In America, where the Creationist lobby is powerful and vocal, there have been various attempts to limit the teaching of evolution in schools, such as the infamous Scopes Monkey Trial of 1925; or to ensure that some form of Creationism is taught alongside evolution. These attempts have mostly failed because the courts have deemed them to be attempts to teach religious beliefs in state-funded schools, which contravene the constitutional separation of Church and State in the United States.

In the late 1980s, a new movement arose propounding a theory known as Intelligent Design (ID), which is ostensibly a non-religious critique of Darwinian evolution that builds on the ‘watch on the heath’ argument proposed by William Paley in his 1802 book Natural Theology. Briefly stated, Paley’s argument was that if you were out walking on a heath and came across a watch, you would assume that its intricate construction could not be the result of accident but that there must have been a watchmaker. This is a version of the teleological argument for the existence of God, which says that if there is some form of design or purpose to life/the universe, there must be a designer. Modern ID seeks to show gaps in Darwinism’s account of the universe: for example, the eye is a complex organ that cannot have evolved through intermediate stages as it only confers a survival advantage in its ‘final’ form, in which all the components work together in perfect harmony. If it cannot have arisen by accident, the eye must therefore have arisen by design, which implies some form of intelligent designer.

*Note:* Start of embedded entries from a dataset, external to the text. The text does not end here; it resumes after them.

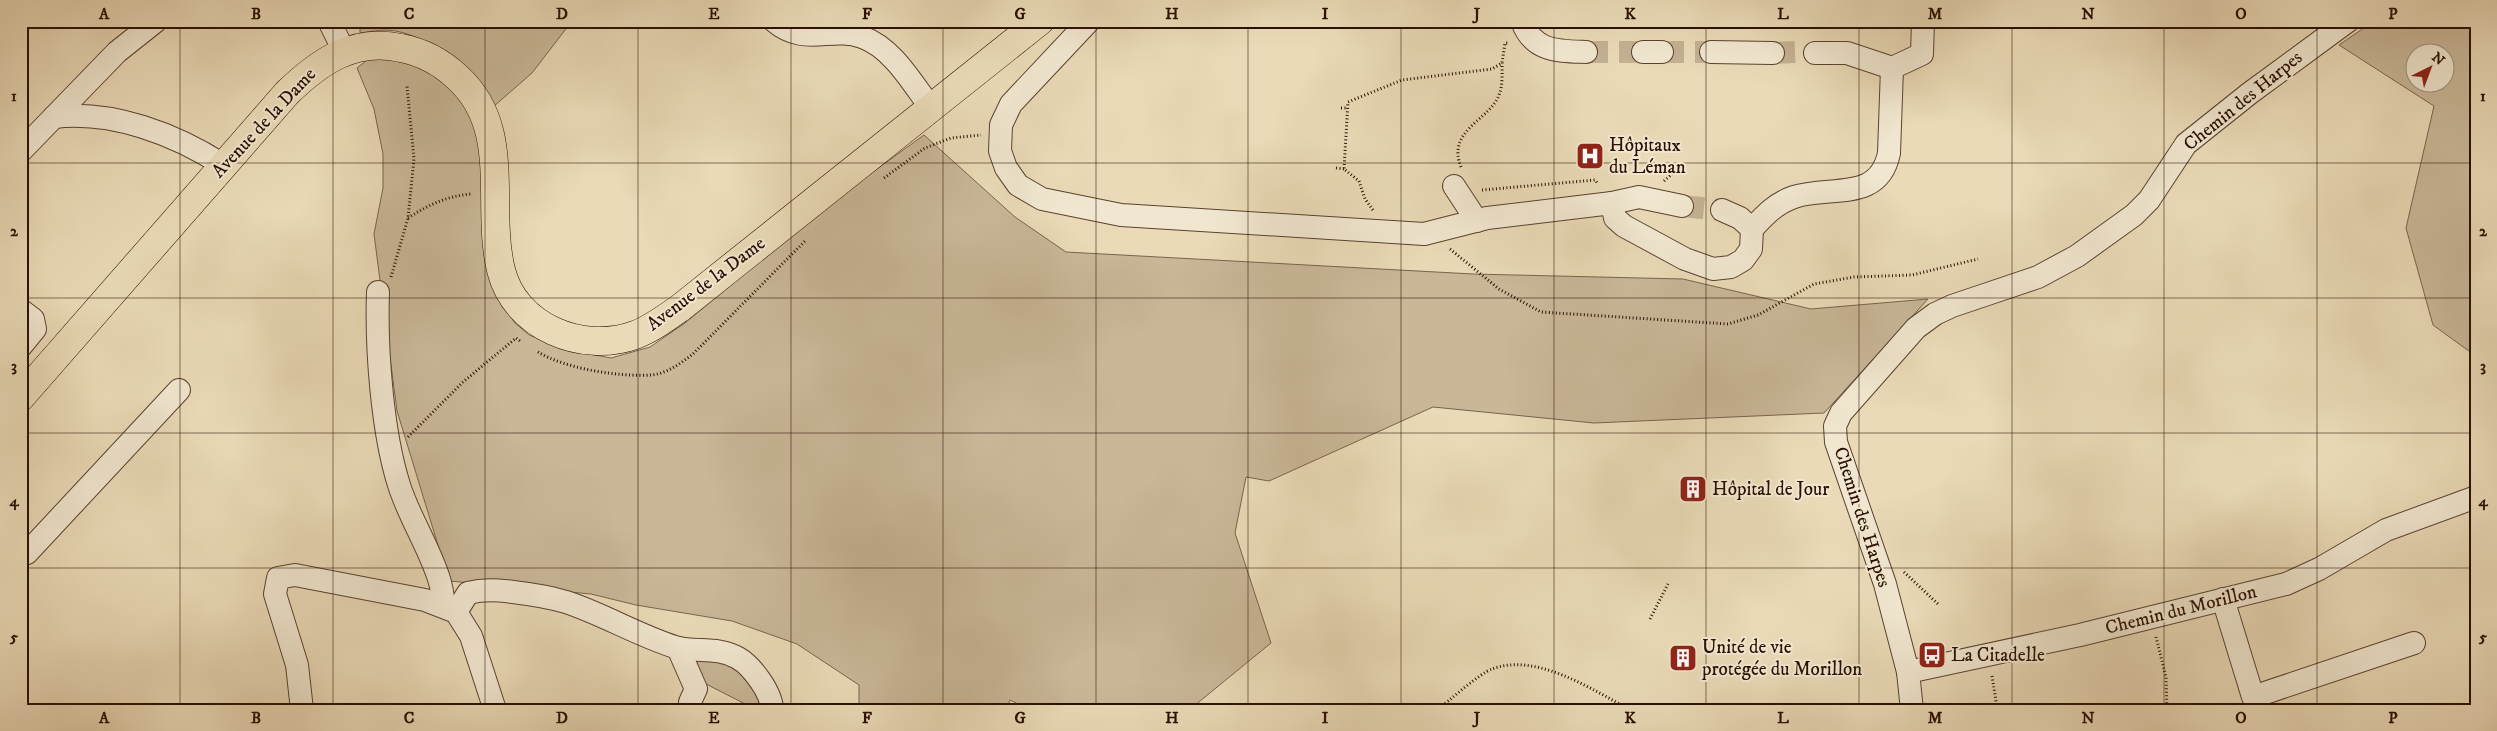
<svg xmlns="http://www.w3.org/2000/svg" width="2497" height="731" font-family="'IM FELL DW Pica',serif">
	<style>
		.green { fill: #c9b798; stroke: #7a634e; fill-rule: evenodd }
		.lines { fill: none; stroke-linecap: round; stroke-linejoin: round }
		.minor-tunnel { stroke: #c4b193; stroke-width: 22; stroke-dasharray: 22 11; stroke-linecap: butt }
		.minor-casing { stroke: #5a4230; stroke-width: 24 }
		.major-casing { stroke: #2a0f03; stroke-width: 29 }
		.path { stroke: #2a0f03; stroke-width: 3; stroke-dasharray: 1 2.5; stroke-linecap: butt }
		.minor { stroke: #f1e7d0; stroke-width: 22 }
		.major { stroke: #eadab7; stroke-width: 28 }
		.grid { fill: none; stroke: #2a0f03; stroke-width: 1; stroke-opacity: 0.55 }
		.labels { text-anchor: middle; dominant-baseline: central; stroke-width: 4; stroke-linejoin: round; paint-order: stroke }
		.street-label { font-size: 19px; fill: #2a0f03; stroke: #f1e7d0 }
		.poi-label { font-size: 19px; fill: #2a0f03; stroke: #f1e7d0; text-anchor: start }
		.neatline { fill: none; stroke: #2a0f03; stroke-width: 2 }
		.grid-label { font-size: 16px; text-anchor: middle; font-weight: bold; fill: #2a0f03 }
	</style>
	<rect width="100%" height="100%" fill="#eadab7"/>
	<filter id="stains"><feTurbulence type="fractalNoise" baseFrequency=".004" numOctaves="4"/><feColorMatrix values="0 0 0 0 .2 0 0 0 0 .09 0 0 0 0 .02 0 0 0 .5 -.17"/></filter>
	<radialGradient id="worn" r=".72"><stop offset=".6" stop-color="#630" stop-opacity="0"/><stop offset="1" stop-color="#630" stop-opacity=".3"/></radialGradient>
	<g class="green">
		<path d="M360,21H572L532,73L493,107C464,76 434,33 387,30C378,30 369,32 360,33Z"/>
		<path d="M2374,21H2476V353L2473,354L2433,325L2406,228L2434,106L2339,45ZM2444,52V82H2414V52Z"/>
		<polygon points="371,57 398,58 438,75 470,111 483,153 485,260 491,284 514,322 529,335 568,350 611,358 650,347 685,323 837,198 924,135 1015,217 1066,252 1473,274 1683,279 1811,309 1928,299 1824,413 1594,423 1433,407 1269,481 1246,477 1235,533 1271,643 1189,710 1030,710 1010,700 1006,710 859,710 859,685 797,644 732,621 636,605 591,594 449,581 397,411 374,234 383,188 383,154 374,109 357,68"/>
		<polygon points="689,656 728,658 760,698 757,710 706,684"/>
	</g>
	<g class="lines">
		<g class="minor-tunnel">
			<polyline points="1586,52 1643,52"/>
			<polyline points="1662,52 1711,52"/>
			<polyline points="1773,53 1795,52"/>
			<polyline points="1682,206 1722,210"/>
		</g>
		<defs>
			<g id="minor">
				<polyline points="329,21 344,51"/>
				<path d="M774,21C804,47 831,26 862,37C893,48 912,83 931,108"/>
				<polyline points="1089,21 1011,104 1001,125 1000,151 1006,168 1018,185 1042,199 1121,215 1424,234 1487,218 1612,203"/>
				<path d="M1522,21C1533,52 1558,51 1586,52"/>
				<polyline points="1643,52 1662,52"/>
				<polyline points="1711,52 1773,53"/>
				<polyline points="1815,53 1847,53 1892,68 1922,54 1923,21"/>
				<path d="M54,117C112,110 175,134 223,165"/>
				<polyline points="21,151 117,52 156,21"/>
				<polyline points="1454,186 1477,221"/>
				<polyline points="1682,206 1639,197 1612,203 1615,218 1624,226 1685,259 1713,269 1731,267 1743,260 1751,249 1752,229 1740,218 1722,210"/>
				<path d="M1752,229C1765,215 1776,203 1794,197C1830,185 1879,203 1889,153L1892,68"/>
				<path d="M378,292C376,348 382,431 399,485C409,517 429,547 439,579C442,588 443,597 444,606"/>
				<polyline points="21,310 33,319 35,329 21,346"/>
				<polyline points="21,555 27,553 179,390"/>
				<polyline points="2223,599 2253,697 2414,643"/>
				<path d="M456,612L468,593C484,589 497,590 513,592C530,594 549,597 566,602C603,614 637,635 675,647C696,653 717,646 738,658C752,666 772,693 772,710"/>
				<polyline points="678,648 696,689 690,702"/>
				<polyline points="1908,672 2080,635 2286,584 2319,569 2386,530 2476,497"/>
				<polyline points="302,710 297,665 275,594 278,578 295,575 425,600 456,612 471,636 495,710"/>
				<polyline points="1912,710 1908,672 1885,584 1836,442 1835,426 1841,413 1916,328 1935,314 1952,306 2038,277 2077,256 2134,215 2149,200 2186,144 2250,93 2348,21"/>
			</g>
			<path id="major" d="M21,397L287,93C319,62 354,37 401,48C422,52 441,62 457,77C514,128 485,204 501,270C515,327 582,354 635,335C651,329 666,318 680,308L1040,21"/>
		</defs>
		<use href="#minor" class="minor-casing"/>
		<use href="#major" class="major-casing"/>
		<g class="path">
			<polyline points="1341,108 1348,108"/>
			<path d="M1461,167C1446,130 1490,120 1499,95C1503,85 1502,73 1502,63"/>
			<polyline points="1336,168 1344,169"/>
			<polyline points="884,178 925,148 951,138 981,135"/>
			<polyline points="1664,181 1673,173"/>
			<polyline points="1482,190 1595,180 1598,184"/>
			<polyline points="1373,210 1365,199 1359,181 1344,169 1348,102 1402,80 1492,69 1502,63 1505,43 1509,43"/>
			<path d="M408,218C428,205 447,196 471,194"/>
			<polyline points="1450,249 1499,289 1541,312 1728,324 1758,315 1814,284 1854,277 1912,275 1978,259"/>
			<polyline points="391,277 408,218 414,159 407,86"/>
			<path d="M538,352C566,369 619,377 652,375C668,373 681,363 693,354L805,241"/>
			<polyline points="408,437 463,382 516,338 520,341"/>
			<polyline points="1904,572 1939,605"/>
			<polyline points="1650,619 1668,584"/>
			<polyline points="2156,637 2166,677 2167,710"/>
			<polyline points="1992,676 1997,707"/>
			<path d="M1437,710C1449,701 1480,673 1492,669C1537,652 1592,690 1631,710"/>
			<polyline points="2223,710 2224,704"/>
		</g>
		<use href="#minor" class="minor"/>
		<use href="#major" class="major"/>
	</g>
	<path class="grid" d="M180,21V710M333,21V710M485,21V710M638,21V710M791,21V710M943,21V710M1096,21V710M1248,21V710M1401,21V710M1554,21V710M1706,21V710M1859,21V710M2012,21V710M2164,21V710M2317,21V710M21,163H2476M21,298H2476M21,433H2476M21,568H2476"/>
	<defs>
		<symbol id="hospital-square" viewBox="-11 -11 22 22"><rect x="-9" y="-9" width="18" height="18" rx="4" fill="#8f2418" stroke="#f1e7d0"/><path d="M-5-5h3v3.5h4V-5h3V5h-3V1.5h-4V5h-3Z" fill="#fff"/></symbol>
		<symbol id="building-square" viewBox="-11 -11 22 22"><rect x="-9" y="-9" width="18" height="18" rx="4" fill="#8f2418" stroke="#f1e7d0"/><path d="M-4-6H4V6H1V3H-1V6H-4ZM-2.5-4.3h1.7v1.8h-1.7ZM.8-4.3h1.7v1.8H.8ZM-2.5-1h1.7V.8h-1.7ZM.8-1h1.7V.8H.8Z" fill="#fff"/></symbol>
		<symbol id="bus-square" viewBox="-11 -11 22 22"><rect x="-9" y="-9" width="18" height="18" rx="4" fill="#8f2418" stroke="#f1e7d0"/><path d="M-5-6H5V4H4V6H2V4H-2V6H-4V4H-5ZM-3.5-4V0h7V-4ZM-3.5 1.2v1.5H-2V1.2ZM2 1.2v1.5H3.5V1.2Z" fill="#fff"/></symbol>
	</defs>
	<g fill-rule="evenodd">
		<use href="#hospital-square" x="1574" y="140" width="32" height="32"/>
		<use href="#building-square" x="1677" y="473" width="32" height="32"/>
		<use href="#bus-square" x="1916" y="639" width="32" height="32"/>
		<use href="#building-square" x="1667" y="642" width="32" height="32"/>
	</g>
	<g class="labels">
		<g class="street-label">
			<text transform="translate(2243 101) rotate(-39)">Chemin des Harpes</text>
			<text transform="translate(264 123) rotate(-47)">Avenue de la Dame</text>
			<text transform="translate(706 284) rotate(-37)">Avenue de la Dame</text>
			<text transform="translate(1862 517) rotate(72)">Chemin des Harpes</text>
			<text transform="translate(2181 610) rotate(-14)">Chemin du Morillon</text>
		</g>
		<g class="poi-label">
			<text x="1609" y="145">Hôpitaux<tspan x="1609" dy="22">du Léman</tspan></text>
			<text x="1712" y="489">Hôpital de Jour</text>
			<text x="1702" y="647">Unité de vie<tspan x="1702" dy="22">protégée du Morillon</tspan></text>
			<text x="1951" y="655">La Citadelle</text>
		</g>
	</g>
	<rect width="2497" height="731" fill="none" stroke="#eadab7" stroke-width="55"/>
	<g transform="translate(2430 68) rotate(42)"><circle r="24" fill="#f1e7d0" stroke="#a1917e"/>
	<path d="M0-4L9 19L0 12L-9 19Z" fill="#8f2418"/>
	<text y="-8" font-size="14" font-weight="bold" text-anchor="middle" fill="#2a0f03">N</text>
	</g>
	<rect x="28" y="28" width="2442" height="676" class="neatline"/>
	<g class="grid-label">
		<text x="104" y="19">A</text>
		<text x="256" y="19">B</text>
		<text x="409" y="19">C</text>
		<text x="562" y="19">D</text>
		<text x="714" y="19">E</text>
		<text x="867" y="19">F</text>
		<text x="1020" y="19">G</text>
		<text x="1172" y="19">H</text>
		<text x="1325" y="19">I</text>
		<text x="1477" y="19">J</text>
		<text x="1630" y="19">K</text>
		<text x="1783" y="19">L</text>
		<text x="1935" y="19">M</text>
		<text x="2088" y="19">N</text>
		<text x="2241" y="19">O</text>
		<text x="2393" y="19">P</text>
		<text x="14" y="101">1</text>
		<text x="2483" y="101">1</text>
		<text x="14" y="236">2</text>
		<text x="2483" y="236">2</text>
		<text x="14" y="371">3</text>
		<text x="2483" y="371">3</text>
		<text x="14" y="506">4</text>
		<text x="2483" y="506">4</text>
		<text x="14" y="642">5</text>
		<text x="2483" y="642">5</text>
		<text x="104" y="723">A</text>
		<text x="256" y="723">B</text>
		<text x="409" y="723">C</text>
		<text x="562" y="723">D</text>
		<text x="714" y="723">E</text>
		<text x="867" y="723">F</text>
		<text x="1020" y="723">G</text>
		<text x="1172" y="723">H</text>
		<text x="1325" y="723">I</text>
		<text x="1477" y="723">J</text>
		<text x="1630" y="723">K</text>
		<text x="1783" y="723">L</text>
		<text x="1935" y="723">M</text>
		<text x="2088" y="723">N</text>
		<text x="2241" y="723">O</text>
		<text x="2393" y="723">P</text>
	</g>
	<rect width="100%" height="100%" filter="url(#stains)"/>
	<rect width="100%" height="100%" fill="url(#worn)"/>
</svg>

The ID movement has attempted to circumvent America’s Church–State separation rules by claiming that ID is a science and does not actually invoke God as the intelligent designer, that is is different from Creationism and should therefore be legal to teach in state-funded schools as an alternative explanation of the origin of life. Opponents of ID argue that this is transparent nonsense. In the 2005 Kitzmiller vs Dover Area School District trial, US Judge John E. Jones III ruled that ID is not a science and ‘cannot uncouple itself from its creationist, and thus religious, antecedents’.